How to Save a City? (Ray Bradbury Responds)
In a stupendous article, Bradbury little by little redesigns the city of LA to save it from its automobile obsession.
If we read his short stories, science fiction novels, his affectionate articles, or even if we see him in interviews on video, Ray Bradbury is pure generosity. And part of his charm was having dedicated his talent to trying to improve the lives of his compatriots. He managed to attract millions of novice readers, and used his imagination not only to conceive the future of all stories, but also to conceive the future of his adoptive city: Los Angeles.
In a little-known article published in 1970 entitled “The Small Town Plaza: What Life Is All About,” Bradbury puts it simply:
Gathering and staring is one of the great pastimes in the countries of the world. But not in Los Angeles. We have forgotten how to gather. So we have forgotten how to stare.
And we forgot not because we wanted to, but because, by fluke or plan, we were pushed off the familiar sidewalks or banned from the old places. Change crept up on us as we slept. We are lemmings in slow motion now, with nowhere to go.
Bradbury lived in Los Angeles from adolescence and in his article laments the fact that the city has sacrificed its gathering places (its squares, candy stores, malt shops and bookstores) in favor of the cult of the automobile. So we climb in our cars. We drive … and drive … and drive … and come home blind with exhaustion. We have seen nothing, nor have we been seen.

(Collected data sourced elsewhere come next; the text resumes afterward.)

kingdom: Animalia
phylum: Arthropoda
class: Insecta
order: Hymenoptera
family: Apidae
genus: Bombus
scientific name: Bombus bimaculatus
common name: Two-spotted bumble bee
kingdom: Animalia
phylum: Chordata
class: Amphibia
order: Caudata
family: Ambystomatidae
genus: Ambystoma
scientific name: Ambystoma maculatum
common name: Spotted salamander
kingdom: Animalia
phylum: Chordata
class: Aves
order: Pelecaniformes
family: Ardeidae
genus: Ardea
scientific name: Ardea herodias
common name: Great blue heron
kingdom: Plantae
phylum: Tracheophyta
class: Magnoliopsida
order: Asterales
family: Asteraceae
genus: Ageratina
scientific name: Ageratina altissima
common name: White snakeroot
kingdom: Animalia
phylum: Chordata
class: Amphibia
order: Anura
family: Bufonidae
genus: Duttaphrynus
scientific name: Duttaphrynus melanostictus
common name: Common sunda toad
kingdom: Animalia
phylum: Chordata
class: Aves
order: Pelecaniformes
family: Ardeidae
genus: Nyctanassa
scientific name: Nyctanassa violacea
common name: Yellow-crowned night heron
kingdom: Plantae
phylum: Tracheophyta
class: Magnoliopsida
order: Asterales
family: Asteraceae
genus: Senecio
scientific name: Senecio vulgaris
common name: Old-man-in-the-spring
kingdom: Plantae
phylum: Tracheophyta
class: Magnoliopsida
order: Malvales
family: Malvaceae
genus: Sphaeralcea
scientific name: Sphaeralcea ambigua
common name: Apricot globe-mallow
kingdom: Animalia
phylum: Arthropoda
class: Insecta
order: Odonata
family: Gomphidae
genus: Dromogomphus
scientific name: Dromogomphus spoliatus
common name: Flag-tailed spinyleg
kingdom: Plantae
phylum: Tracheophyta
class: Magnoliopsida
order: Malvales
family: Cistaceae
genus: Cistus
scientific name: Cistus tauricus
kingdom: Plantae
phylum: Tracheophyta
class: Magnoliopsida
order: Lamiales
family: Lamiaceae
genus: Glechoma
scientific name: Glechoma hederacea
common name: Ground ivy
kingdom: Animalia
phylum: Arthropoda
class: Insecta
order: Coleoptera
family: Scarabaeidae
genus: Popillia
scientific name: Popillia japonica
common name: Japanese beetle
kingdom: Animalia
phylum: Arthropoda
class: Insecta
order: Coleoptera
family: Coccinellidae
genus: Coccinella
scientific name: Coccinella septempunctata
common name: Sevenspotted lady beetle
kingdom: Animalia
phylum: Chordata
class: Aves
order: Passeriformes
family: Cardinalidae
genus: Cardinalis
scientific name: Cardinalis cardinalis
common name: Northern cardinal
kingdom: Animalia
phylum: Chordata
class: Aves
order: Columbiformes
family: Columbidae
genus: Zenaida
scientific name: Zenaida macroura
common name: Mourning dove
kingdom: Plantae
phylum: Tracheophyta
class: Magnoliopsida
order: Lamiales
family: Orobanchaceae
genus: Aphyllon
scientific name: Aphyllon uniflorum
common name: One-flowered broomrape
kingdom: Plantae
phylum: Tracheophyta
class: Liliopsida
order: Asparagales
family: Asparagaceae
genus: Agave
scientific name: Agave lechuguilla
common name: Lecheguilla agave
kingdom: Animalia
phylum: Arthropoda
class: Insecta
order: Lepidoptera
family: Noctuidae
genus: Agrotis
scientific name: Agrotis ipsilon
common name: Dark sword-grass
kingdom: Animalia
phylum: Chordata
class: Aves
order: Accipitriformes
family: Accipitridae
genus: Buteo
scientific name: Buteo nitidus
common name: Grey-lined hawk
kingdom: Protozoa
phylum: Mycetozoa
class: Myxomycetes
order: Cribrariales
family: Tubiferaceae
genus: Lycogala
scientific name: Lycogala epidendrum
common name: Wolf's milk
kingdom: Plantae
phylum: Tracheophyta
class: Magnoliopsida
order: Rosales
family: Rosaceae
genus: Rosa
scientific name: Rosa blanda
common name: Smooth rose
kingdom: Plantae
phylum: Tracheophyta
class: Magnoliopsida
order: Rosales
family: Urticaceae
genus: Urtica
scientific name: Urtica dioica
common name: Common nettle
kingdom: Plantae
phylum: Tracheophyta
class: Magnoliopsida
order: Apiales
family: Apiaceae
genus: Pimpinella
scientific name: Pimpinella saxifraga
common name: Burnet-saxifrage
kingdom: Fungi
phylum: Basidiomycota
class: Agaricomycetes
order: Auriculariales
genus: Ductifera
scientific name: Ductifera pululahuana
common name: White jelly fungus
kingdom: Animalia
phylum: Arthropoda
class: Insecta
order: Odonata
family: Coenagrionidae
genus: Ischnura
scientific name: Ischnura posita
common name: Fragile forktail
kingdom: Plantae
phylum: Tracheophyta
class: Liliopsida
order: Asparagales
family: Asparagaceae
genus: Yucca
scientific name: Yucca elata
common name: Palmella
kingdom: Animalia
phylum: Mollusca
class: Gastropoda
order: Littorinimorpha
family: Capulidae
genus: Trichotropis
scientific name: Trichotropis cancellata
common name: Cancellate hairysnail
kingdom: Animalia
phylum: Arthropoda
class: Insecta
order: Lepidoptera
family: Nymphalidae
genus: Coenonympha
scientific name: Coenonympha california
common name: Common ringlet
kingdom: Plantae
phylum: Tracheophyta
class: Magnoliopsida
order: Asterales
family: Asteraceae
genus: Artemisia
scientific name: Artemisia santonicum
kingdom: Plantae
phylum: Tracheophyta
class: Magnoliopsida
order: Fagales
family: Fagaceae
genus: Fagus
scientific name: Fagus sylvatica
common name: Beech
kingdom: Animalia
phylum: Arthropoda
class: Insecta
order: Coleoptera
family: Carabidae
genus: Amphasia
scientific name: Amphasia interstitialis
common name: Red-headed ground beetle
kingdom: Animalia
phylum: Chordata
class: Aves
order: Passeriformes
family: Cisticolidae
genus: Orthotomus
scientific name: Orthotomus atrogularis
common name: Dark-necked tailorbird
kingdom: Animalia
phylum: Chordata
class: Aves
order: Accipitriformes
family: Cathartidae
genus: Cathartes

And he asks, how did we lose it all? How can we bring it back?
He goes on to describe, step by step, what he would do to restore life to the Californian city that has lost itself in its highways. His model is based on a huge urban block, in the form of a square, that offers a gathering place for each nucleus of the population, where people can loiter, stroll, hang out or simply sit and stare. A plaza for the 80 or 90 towns that conform L.A
At the exact center: a round bandstand or stage.
Surrounding this, a huge conversation pit. Enough tables and chairs so that four hundred people can sit out under the stars drinking coffee or Cokes.
At the four corners of the block, four theaters. One for new films. A second for classic old pictures. A third to house live drama, one-act plays, or, on occasion, lectures. The fourth theater would be a coffee house for rock-folk groups. Each theater would hold between three hundred and five hundred people.
The stores on the square, he says, would be:
A pizza parlor. Malt shop. Delicatessen. Hamburger joint. Candy shop. Spaghetti cafe….
Bradbury also suggests a huge stationers, an ironmonger’s, an art materials store, a gallery, a record shop, a tobacconist and three bookstores.
One for hardcovers, one for paperbacks and the third to be an old and rare bookseller’s crypt, properly floundered in dust and half-light. This last should have a real fire-hearth at its center where, on cool nights, six easy chairs could be drawn about for idling bookmen/students in séance with Byron’s ghost, bricked in by thousands of ancient and honorable tomes.
In the same way that he always used the hypothetical future as the source for his brilliance, here he uses the idyllic past, the simple past, to project the values that should be rescued before they disappear to the detriment of us all. One where simply eating an ice-cream or sitting on a bench and watching people pass by are the best ways of socializing and being emotionally healthy. His enthusiasm is so gentile that it makes him see everything so simply and it also reveals the implicit simplicity in a love for life, and that creativity only requires us to make lists.